Samstag, 21. September 2013 (15-21 Uhr)
Öffentliche Veranstaltung mit Vorträgen, Diskussion und Kulturprogramm
Eintritt: 10 Euro (reduziert 5 Euro)


Vorläufiges Programm
  • „Fotografie als Waffe“, Bild-Vortrag von Anneliese Fikentscher (Arbeiterfotografie-Vorsitzende) mit Diskussion
  • „Enteignung von 99 Prozent der Menschheit – und die Methoden ihrer Absicherung“, Vortrag mit Diskussion, angefragt: Klaus Hartmann (Vorsitzender des Deutschen Freidenker-Verbands und Vizepräsident der Weltunion der Freidenker)
  • „Die Medienkrieger – eine Innensicht“, Vortrag von Jürgen Rose (Oberstleutnant, Darmstädter Signal)  mit Diskussion
  • Kulturteil mit Ernesto Schwarz (revolutionäre Lieder), Hartmut-Barth Engelbart (revolutionäre Texte und Lieder), DIE BANDBREITE (mit Liedern, die den Nerv der Zeit treffen)
Ausstellung vom 21.09. bis 03.11.2013 im Kunst-Geschoß der Stadtgalerie im Schützenhaus, geöffnet Donnerstag, Samstag und Sonntag von 13-18 Uhr, Eintritt frei

Wir bitten, die Veranstaltung zu unterstützen und die Vorankündigung weiter zu verbreiten.
Wir brauchen Spenden!... und gute Ideen und Organisation, um möglichst viele Mitglieder und Gäste mit einzubeziehen, die weniger finanzstark sind. Deshalb: bildet Fahrgemeinschaften per Bahn oder Auto. Das senkt die Kosten. Wer Hilfe bei der Suche nach einer Unterkunft braucht, melde sich bitte.
www.arbeiterfotografie.com
Anneliese Fikentscher (1. Vorsitzende) anneliese.fikentscher@arbeiterfotografie.com
Peter Betscher (Vorstandsmitglied) peter.betscher@arbeiterfotografie.com

Das Spendenkonto:
Arbeiterfotografie e.V.
Konto-Nr. 101 656 203


Das Lichtbild dient der Aufklärung und Desorientierung


Anneliese Fikentscher


„Wir müssen die im Lichtbild ruhenden großen kulturellen Möglichkeiten in revolutionärem Sinne entwickeln. Im revolutionären Sinne, das bedeutet freilich nicht, dass wir einfach den bürgerlichen Film mit umgekehrten Vorzeichen spielen, den Bourgeois als Teufel, den Proletarier als Engel zeigen. Der Film soll die soziale Wirklichkeit widerspiegeln, statt der Lügen und Märchen darüber, mit denen das bürgerliche Massenkino die Werktätigen betört und betrügt...“ Clara Zetkin zitiert nach Willi Münzenberg in „Erobert den Film“, 1925.
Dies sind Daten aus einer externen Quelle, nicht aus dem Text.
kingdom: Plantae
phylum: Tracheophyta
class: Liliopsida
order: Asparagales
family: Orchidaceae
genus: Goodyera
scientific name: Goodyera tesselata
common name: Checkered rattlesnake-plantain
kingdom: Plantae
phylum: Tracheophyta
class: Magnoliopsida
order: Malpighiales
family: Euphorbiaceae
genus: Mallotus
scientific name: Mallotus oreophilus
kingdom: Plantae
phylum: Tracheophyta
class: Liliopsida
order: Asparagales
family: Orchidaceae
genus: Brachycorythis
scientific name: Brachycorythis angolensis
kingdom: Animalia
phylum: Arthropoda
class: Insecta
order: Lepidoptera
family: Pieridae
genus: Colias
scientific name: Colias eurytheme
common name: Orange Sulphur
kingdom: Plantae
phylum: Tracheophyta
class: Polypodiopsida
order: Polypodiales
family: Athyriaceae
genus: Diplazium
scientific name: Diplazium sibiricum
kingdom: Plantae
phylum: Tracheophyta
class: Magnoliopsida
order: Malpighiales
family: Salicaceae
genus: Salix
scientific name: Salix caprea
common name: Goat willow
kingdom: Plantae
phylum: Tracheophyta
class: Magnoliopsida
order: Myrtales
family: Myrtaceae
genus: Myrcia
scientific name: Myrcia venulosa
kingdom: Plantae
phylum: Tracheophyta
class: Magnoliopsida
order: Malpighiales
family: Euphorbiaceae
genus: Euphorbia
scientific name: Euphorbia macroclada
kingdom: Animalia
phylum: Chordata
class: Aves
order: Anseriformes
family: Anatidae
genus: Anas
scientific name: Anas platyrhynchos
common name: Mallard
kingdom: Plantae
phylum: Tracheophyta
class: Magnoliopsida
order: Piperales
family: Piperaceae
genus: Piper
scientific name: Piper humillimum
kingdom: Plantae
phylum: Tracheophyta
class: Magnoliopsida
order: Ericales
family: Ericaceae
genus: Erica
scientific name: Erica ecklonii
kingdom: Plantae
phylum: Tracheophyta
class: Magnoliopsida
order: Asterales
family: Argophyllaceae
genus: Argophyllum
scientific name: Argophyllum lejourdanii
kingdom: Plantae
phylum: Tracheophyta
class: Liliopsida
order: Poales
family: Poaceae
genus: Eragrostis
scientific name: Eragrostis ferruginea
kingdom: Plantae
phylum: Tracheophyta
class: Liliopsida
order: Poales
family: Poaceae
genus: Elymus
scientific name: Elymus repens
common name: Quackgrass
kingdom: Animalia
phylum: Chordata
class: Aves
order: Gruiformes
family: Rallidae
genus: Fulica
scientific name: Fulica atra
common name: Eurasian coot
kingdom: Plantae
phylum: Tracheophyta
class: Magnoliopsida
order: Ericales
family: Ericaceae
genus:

Weitgehend über weltweite Kulturen gleich bleibend sind die grundsätzlichen menschlichen Regungen, Empfindungen für Schönes, Angenehmes, Neugier weckendes oder Abstoßendes. Wenige Parameter sind entscheidend, einem Licht-Bild, einer Fotografie aus der Sicht des Betrachters einen Wert – und sei es den der Unterhaltung – in Sekundenschnelle beizumessen. In uns bewahren wir Bilder mit Kultstatus wie das der vor dem Napalm-Angriff fliehenden, von Entsetzen gezeichneten Kinder in Vietnam. Diese Eindrücke sind im limbischen System des Gehirns gespeichert, das für Empfindungen zuständig ist. Rationalität, genaueres Verständnis über den Zusammenhang des Gesehenen setzt erst danach ein.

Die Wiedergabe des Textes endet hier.